[Task statement]: Transcribe the records below exactly, leaving out any pictures.
□ □ □ □ □
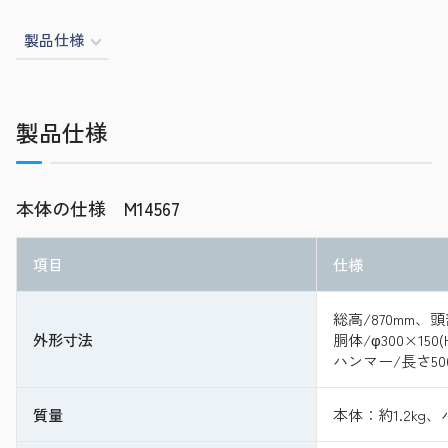
製品仕様
製品仕様
本体の仕様 M14567
項目
仕様
総高/870mm、頭部
外形寸法
胴体/φ300×150
ハンマー/長さ50
質量
本体：約1.2kg、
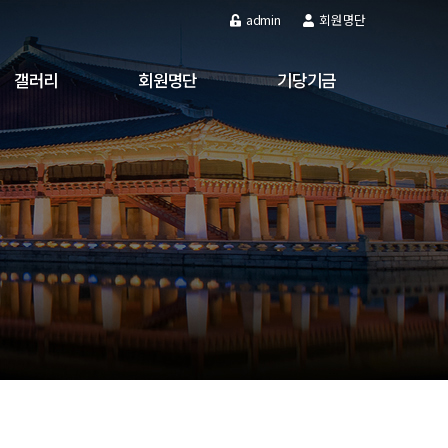
admin
회원명단
갤러리
회원명단
기당기금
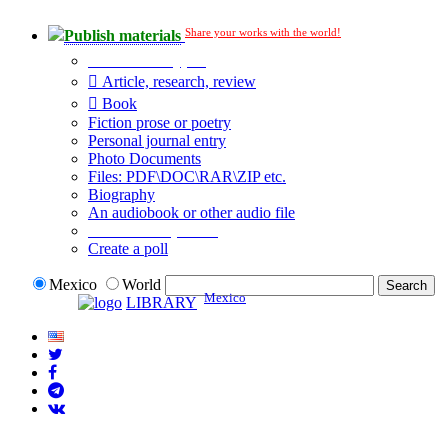
Share your works with the world!
Publish materials
Publication type?
Article, research, review
Book
Fiction prose or poetry
Personal journal entry
Photo Documents
Files: PDF\DOC\RAR\ZIP etc.
Biography
An audiobook or other audio file
Additional options:
Create a poll
Mexico
World
Mexico
LIBRARY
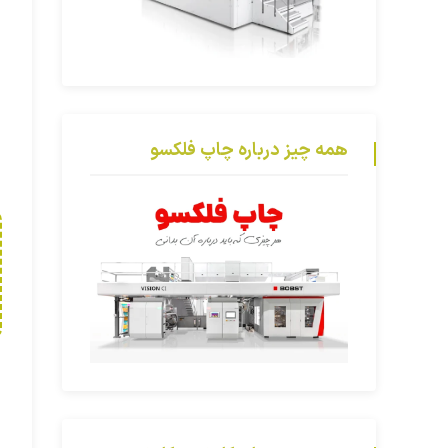
همه چیز درباره چاپ فلکسو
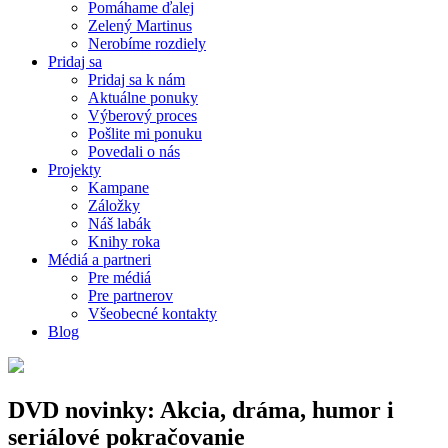
Pomáhame ďalej
Zelený Martinus
Nerobíme rozdiely
Pridaj sa
Pridaj sa k nám
Aktuálne ponuky
Výberový proces
Pošlite mi ponuku
Povedali o nás
Projekty
Kampane
Záložky
Náš labák
Knihy roka
Médiá a partneri
Pre médiá
Pre partnerov
Všeobecné kontakty
Blog
DVD novinky: Akcia, dráma, humor i
seriálové pokračovanie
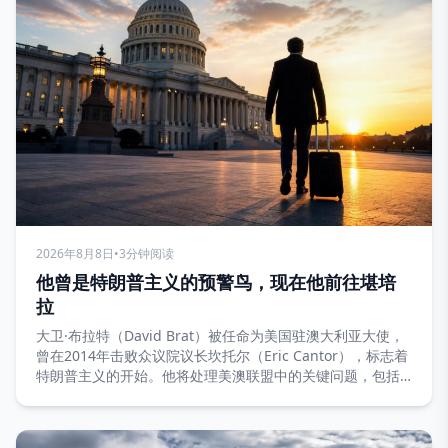
2026年8月8日
•
3分钟阅读
他曾是特朗普主义的预警鸟，现在他前往堪培
拉
大卫·布拉特（David Brat）被任命为美国驻澳大利亚大使，
曾在2014年击败众议院议长坎托尔（Eric Cantor），标志着
特朗普主义的开始。他将处理美澳联盟中的关键问题，包括
AUKUS协议和关键矿产。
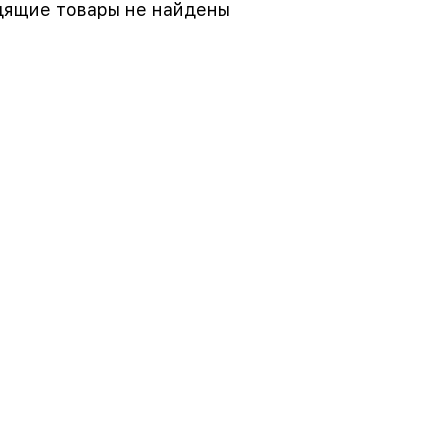
ящие товары не найдены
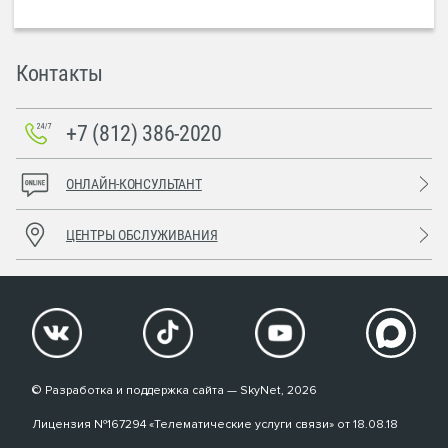
Контакты
+7 (812) 386-2020
ОНЛАЙН-КОНСУЛЬТАНТ
ЦЕНТРЫ ОБСЛУЖИВАНИЯ
© Разработка и поддержка сайта — SkyNet, 2026
Лицензия №167294 «Телематические услуги связи» от 18.08.18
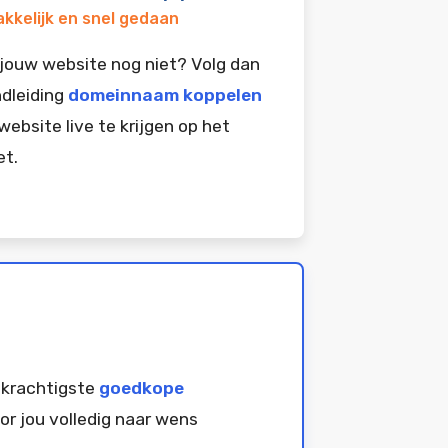
kkelijk en snel gedaan
jouw website nog niet? Volg dan
dleiding
domeinnaam koppelen
website live te krijgen op het
et.
 krachtigste
goedkope
or jou volledig naar wens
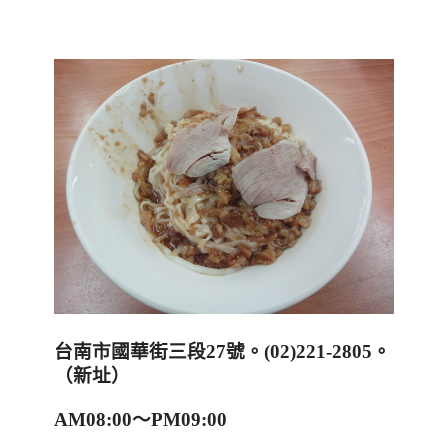
台南市國華街三段
27
號。
(02)221-2805
。
（新址）
AM08:00
～
PM09:00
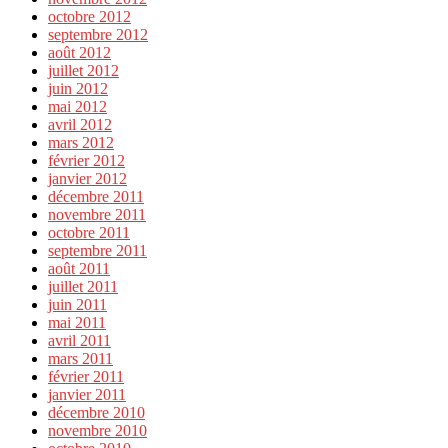
octobre 2012
septembre 2012
août 2012
juillet 2012
juin 2012
mai 2012
avril 2012
mars 2012
février 2012
janvier 2012
décembre 2011
novembre 2011
octobre 2011
septembre 2011
août 2011
juillet 2011
juin 2011
mai 2011
avril 2011
mars 2011
février 2011
janvier 2011
décembre 2010
novembre 2010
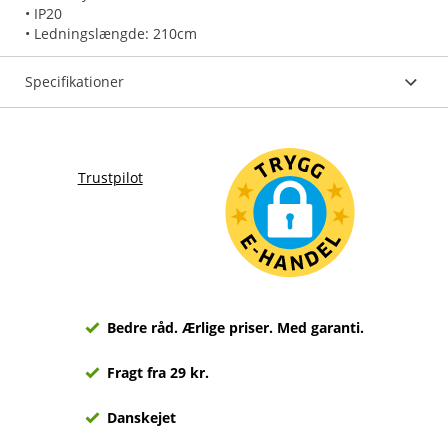
• IP20
• Ledningslængde: 210cm
Specifikationer
Trustpilot
Bedre råd. Ærlige priser. Med garanti.
Fragt fra 29 kr.
Danskejet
□ □ □ □ □
[The completed task]:
製品仕様
製品仕様
本体の仕様 M14567
項目
仕様
総高/870mm、頭部
外形寸法
胴体/φ300×150
ハンマー/長さ50
質量
本体：約1.2kg、
admin
회원명단
갤러리
회원명단
기당기금
Share your works with the world!
Publish materials
Publication type?
Article, research, review
Book
Fiction prose or poetry
Personal journal entry
Photo Documents
Files: PDF\DOC\RAR\ZIP etc.
Biography
An audiobook or other audio file
Additional options:
Create a poll
Mexico
World
Mexico
LIBRARY
همه چیز درباره چاپ فلکسو
Pomáhame ďalej
Zelený Martinus
Nerobíme rozdiely
Pridaj sa
Pridaj sa k nám
Aktuálne ponuky
Výberový proces
Pošlite mi ponuku
Povedali o nás
Projekty
Kampane
Záložky
Náš labák
Knihy roka
Médiá a partneri
Pre médiá
Pre partnerov
Všeobecné kontakty
Blog
DVD novinky: Akcia, dráma, humor i
seriálové pokračovanie
2026年8月8日
•
3分钟阅读
他曾是特朗普主义的预警鸟，现在他前往堪培
拉
大卫·布拉特（David Brat）被任命为美国驻澳大利亚大使，
曾在2014年击败众议院议长坎托尔（Eric Cantor），标志着
特朗普主义的开始。他将处理美澳联盟中的关键问题，包括
AUKUS协议和关键矿产。
ящие товары не найдены
Контакты
+7 (812) 386-2020
ОНЛАЙН-КОНСУЛЬТАНТ
ЦЕНТРЫ ОБСЛУЖИВАНИЯ
© Разработка и поддержка сайта — SkyNet, 2026
Лицензия №167294 «Телематические услуги связи» от 18.08.18
kkelijk en snel gedaan
jouw website nog niet? Volg dan
dleiding
domeinnaam koppelen
website live te krijgen op het
et.
 krachtigste
goedkope
or jou volledig naar wens
台南市國華街三段
27
號。
(02)221-2805
。
（新址）
AM08:00
～
PM09:00
octobre 2012
septembre 2012
août 2012
juillet 2012
juin 2012
mai 2012
avril 2012
mars 2012
février 2012
janvier 2012
décembre 2011
novembre 2011
octobre 2011
septembre 2011
août 2011
juillet 2011
juin 2011
mai 2011
avril 2011
mars 2011
février 2011
janvier 2011
décembre 2010
novembre 2010
• IP20
• Ledningslængde: 210cm
Specifikationer
Trustpilot
Bedre råd. Ærlige priser. Med garanti.
Fragt fra 29 kr.
Danskejet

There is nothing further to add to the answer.